## [SELECTED EXCERPT]
Start
Project — Building a Simple Blockchain-based Crowdsensing System

Project — Building a Simple Blockchain-based Crowdsensing System

Author: Lingkun Kong, Linghe Kong, Please indicate the source for reproduction.

Abstract

Motivated by constructing a crowd-sensing system with security and low services fee, we propose building a blockchain-based crowd-sensing framework that replaces traditional triangle architecture by decentralized blockchain system. Also, in order to accelerate the formation of the fabric of trust, instead of releasing a new virtual currency, the proposed framework implements applications of smart contracts to reward sensing-task workers which offers reliable anonymity. Also, by leveraging blockchain technology in crowd-sensing, the proposed framework is also an exploration on the mining puzzles of proof-of-usefulness.

Background and Motivation

Crowd-sensing systems, which take advantage of pervasive mobile devices to efficiently collect data, have gained considerable interest and adoption in recent years [1][2]. However, the majority of existing crowd-sensing systems rely on central servers, which are subject to the weaknesses of the traditional trust-based model, such as single point of failure and privacy disclosure [3][4]. They are also vulnerable to distributed denial of service (DDoS) and Sybil attacks due to malicious users’ involvement [5]. In addition, high service fees charged by the crowd-sensing platform which has monopolized the market may stem the development of crowd-sensing. How to address these potential issues remains to be an open problem.

There have been several studies to deal with part of the aforementioned open problem [6-10], while the majority of these researches are built on the traditional triangular structure crowd-sensing models, which suffer from breakdown of trust. Thus, this research proposal is motivated by this: Can we design a decentralized crowd-sensing system with security and low services fee?

Introduction of Blockchain-based Crowd-sensing System

The past few years have witnessed the emergence of blockchain as well as its multiple applications [11,12,16,17,19,22], which provides us an opportunity to solve all of the above issues in crowd-sensing systems simultaneously. Therefore, I propose building a blockchain-based decentralized framework for crowd-sensing, with the purpose of alleviating privacy leakage and reducing the charge of the central platform.
End
## [WHAT IS NEEDED]
Reproduce the passage of the blockchain crowdsensing project text starting with "Motivated by constructing" and going on through "puzzles of proof-of-usefulness.".

## [PROVIDED RECORDS]
Start
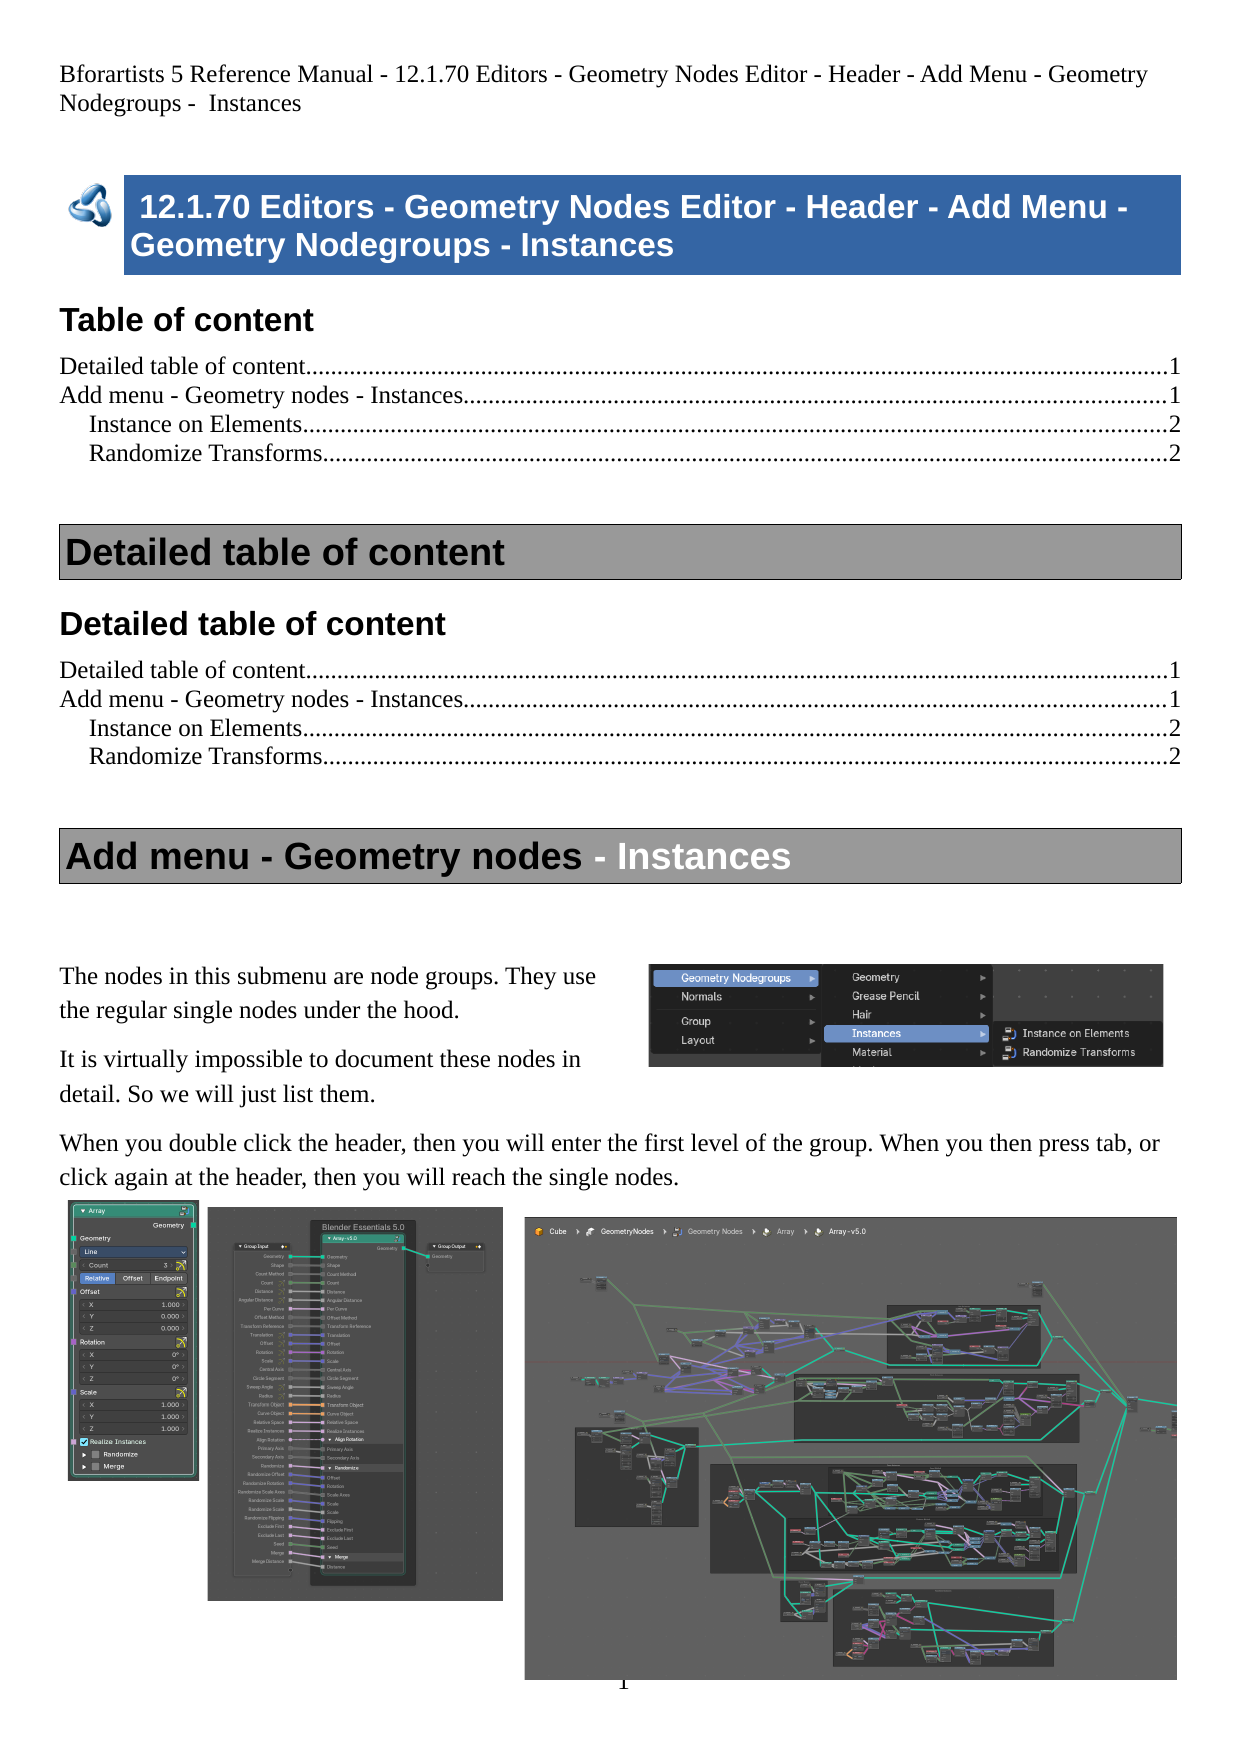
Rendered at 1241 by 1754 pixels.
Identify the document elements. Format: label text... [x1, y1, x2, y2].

text Randomize Transforms 2 [88, 438, 1181, 466]
table_header 12.1.70 Editors - Geometry Nodes Editor - Header - Add Menu - Geometry Nodegroups - Instances [124, 175, 1181, 275]
picture [207, 1207, 503, 1601]
picture [648, 964, 1164, 1067]
subtitle Table of content [59, 300, 1181, 339]
text It is virtually impossible to document these nodes in detail. So we will just list them. [59, 1044, 1181, 1107]
text Randomize Transforms 2 [88, 741, 1181, 770]
table_header [59, 175, 124, 275]
text Detailed table of content 1 [59, 655, 1181, 684]
text When you double click the header, then you will enter the first level of the group. When you then press tab, or click again at the header, then you will reach the single nodes. [59, 1128, 1181, 1191]
table_header Add menu - Geometry nodes - Instances [60, 829, 1181, 883]
text The nodes in this submenu are node groups. They use the regular single nodes under the hood. [59, 961, 1181, 1024]
picture [65, 180, 114, 230]
text Instance on Elements 2 [88, 713, 1181, 741]
text Instance on Elements 2 [88, 409, 1181, 438]
table_header Detailed table of content [60, 525, 1181, 579]
picture [67, 1200, 200, 1481]
picture [524, 1217, 1177, 1680]
text Detailed table of content 1 [59, 351, 1181, 380]
subtitle Detailed table of content [59, 604, 1181, 643]
text Add menu - Geometry nodes - Instances 1 [59, 684, 1181, 713]
text Add menu - Geometry nodes - Instances 1 [59, 380, 1181, 409]
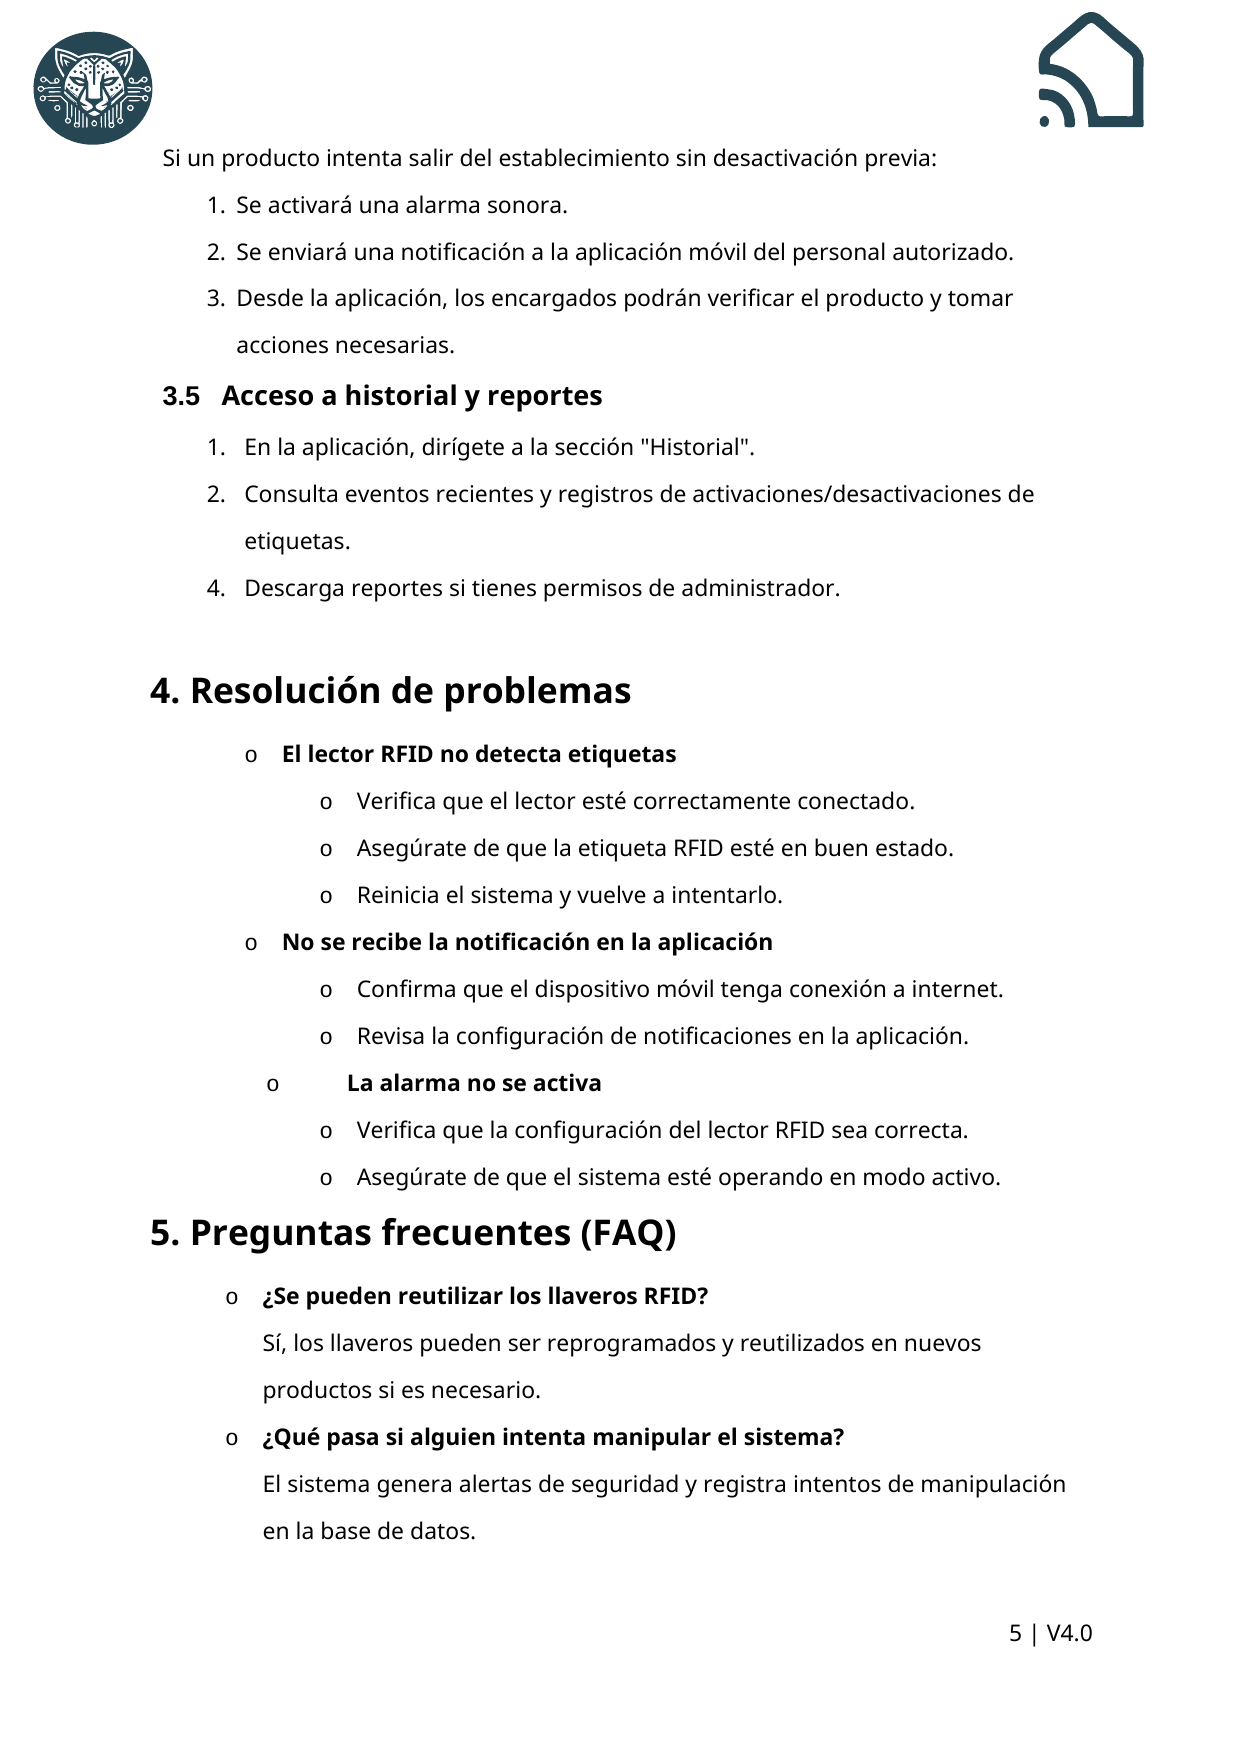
End
## [FULL RESPONSE]
Motivated by constructing a crowd-sensing system with security and low services fee, we propose building a blockchain-based crowd-sensing framework that replaces traditional triangle architecture by decentralized blockchain system. Also, in order to accelerate the formation of the fabric of trust, instead of releasing a new virtual currency, the proposed framework implements applications of smart contracts to reward sensing-task workers which offers reliable anonymity. Also, by leveraging blockchain technology in crowd-sensing, the proposed framework is also an exploration on the mining puzzles of proof-of-usefulness.